The pilot got on the PA and announced that he would receive landing clearance at OAK before he received take off clearance at SFO. Wheels up to wheels down was probably 10 minutes to cover the 11.3 miles, and before we knew it we were in Oakland.*  We were then had to get back to SFO and our car. A shuttle to the nearby BART station and a ride on BART to the nearest station at the time (Daly City I believe) and another shuttle to the airport took several more hours. The entire endeavor took the better part of a day, but we had our coupons!

I recall buying at least one other coupon from a colleague who had no need for it for, maybe $25, probably ultimately a better deal, but not nearly as fun (and no story to tell.)

My friend tells me that he later made a round trip to Sacramento to get two coupons. He flew out in the morning and back in the late afternoon. Since most of the passengers were there for the coupon (it was easier to drive to Sacramento than fly for normal passengers), people were in a friendly mood. Though not usually that outgoing he struck up conversations with a number of people, including one very attractive woman, with whom he spent the day in Sacramento. They dated for a few months before she introduced him to the woman who would become his future ex-wife.

In those days my employer had a policy that a traveler was entitled to a full fare coach ticket to where ever they were going on business and that if they flew for less they could, for instance, use the savings to help take their spouse along on the trip. I took advantage of this several times while working for that company. But the half fare coupon opened up a whole new set of possibilities. Here's the one case that I remember. I had to make a trip to Huntsville, AL to accept a piece of computer hardware. In those days United had a flight from SFO that flew one stop to HSV (via LAX). The company travel office bought me the ticket and I quickly used the half fare coupon to turn it into a first class open-jaw trip: San Francisco to Huntsville, Chicago to San Francisco (in a DC-10!.) Since that didn't eat up the full SFO-HSV-SFO coach fare, I also received a MCO (miscellaneous charge order) for the difference.

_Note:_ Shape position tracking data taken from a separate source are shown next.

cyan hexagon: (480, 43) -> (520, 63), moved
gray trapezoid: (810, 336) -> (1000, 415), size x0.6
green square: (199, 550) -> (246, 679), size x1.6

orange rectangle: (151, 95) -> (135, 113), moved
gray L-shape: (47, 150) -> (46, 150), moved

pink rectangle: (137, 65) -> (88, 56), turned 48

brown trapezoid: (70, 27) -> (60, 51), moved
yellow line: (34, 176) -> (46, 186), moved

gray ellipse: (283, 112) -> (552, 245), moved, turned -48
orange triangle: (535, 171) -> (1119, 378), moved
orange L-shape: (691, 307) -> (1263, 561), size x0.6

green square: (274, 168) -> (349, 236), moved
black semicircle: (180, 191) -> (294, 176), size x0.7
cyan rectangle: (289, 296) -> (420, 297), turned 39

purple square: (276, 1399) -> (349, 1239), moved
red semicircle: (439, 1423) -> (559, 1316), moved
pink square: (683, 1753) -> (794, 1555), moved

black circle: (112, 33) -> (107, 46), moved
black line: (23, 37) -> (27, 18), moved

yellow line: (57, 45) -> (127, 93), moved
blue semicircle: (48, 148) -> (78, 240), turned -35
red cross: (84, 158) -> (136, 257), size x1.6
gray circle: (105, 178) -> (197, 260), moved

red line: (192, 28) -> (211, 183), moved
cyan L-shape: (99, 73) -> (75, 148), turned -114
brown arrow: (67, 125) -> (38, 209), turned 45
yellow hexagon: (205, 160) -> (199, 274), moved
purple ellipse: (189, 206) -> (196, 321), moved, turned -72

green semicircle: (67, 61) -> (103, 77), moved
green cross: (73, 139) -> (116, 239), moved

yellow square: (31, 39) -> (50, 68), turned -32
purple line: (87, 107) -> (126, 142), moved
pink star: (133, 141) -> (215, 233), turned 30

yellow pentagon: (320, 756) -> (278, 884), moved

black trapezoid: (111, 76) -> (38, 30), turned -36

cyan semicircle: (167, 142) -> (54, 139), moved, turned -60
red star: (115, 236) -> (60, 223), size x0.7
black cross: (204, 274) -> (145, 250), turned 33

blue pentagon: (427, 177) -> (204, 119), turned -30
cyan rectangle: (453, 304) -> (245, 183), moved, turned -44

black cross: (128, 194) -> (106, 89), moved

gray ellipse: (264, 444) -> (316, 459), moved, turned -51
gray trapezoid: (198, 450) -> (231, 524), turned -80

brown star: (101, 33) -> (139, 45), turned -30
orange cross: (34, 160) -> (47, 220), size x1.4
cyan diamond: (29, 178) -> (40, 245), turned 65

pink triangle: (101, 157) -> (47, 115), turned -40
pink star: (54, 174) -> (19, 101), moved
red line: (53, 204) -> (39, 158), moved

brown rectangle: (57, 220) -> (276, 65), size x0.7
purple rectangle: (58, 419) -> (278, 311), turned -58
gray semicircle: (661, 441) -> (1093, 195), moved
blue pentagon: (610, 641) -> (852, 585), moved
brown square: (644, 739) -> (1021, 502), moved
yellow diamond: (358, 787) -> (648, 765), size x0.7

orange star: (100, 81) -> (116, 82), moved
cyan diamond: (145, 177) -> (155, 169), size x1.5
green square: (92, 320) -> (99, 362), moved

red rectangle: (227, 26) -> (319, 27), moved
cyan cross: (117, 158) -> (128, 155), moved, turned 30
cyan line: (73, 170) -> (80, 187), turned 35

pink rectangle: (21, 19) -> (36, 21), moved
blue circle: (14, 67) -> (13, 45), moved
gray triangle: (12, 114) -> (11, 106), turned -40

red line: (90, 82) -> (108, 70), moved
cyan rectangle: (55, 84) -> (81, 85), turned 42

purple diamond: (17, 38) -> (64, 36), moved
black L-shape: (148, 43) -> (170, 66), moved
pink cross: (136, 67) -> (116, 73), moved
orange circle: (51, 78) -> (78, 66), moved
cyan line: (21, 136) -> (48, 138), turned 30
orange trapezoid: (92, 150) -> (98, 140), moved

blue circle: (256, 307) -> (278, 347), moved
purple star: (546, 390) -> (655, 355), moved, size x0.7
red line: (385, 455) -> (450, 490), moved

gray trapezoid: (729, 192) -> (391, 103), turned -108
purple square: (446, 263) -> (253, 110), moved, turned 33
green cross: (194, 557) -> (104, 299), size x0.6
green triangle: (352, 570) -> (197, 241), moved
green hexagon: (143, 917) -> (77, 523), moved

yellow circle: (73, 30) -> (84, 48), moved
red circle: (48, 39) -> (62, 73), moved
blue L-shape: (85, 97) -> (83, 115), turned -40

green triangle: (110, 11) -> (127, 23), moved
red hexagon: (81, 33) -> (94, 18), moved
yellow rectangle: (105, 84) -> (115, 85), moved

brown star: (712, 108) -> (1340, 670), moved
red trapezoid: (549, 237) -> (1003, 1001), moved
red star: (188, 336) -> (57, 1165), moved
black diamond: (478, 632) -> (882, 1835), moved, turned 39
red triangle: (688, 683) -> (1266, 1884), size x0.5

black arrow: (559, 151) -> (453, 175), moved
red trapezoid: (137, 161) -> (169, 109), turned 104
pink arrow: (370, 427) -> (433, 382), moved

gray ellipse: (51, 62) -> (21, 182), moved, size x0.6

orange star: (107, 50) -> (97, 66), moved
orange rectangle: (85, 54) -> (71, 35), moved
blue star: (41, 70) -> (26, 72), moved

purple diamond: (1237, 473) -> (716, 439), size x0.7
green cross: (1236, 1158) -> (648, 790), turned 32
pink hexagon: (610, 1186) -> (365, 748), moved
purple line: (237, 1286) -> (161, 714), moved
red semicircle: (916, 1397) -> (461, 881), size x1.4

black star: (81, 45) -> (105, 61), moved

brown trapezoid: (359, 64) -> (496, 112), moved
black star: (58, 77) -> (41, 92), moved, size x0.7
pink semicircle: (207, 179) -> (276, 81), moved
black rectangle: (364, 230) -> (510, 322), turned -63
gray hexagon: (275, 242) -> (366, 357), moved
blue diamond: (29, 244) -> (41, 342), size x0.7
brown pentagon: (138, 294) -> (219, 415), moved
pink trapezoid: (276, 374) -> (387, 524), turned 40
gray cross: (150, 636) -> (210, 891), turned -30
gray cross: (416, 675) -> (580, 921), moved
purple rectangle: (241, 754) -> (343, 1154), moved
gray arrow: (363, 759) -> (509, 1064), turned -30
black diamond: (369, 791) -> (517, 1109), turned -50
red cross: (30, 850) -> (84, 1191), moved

I paid cash for a ticket from HSV to ORD (on Southern Airlines) so that I could visit my parents after my business in Huntsville was concluded. I basically got a free upgrade plus a very low cost visit to Chicago (plus funds to use on another trip) for my coupon. I subsequently used the MCO to pay for another flight (in coach this time) from SFO to LAX to catch a rail excursion. And the whole thing was completely within the corporate rules! (Of course the rules are a lot different these days -- I'm sure even at that same company.)

Over the years, I've had my share of free flights due to volunteering, etc., but to me, that doesn't compare to the benefit from the 1979 Half Fare coupon.

*This is (but not by far) my shortest flight on a commercial airline. Second place goes to a United flight from PHF (Newport News) to ORF (Norfolk) a year or so later at 23 miles...the flight was also going on to ORD which was my actual destination this time.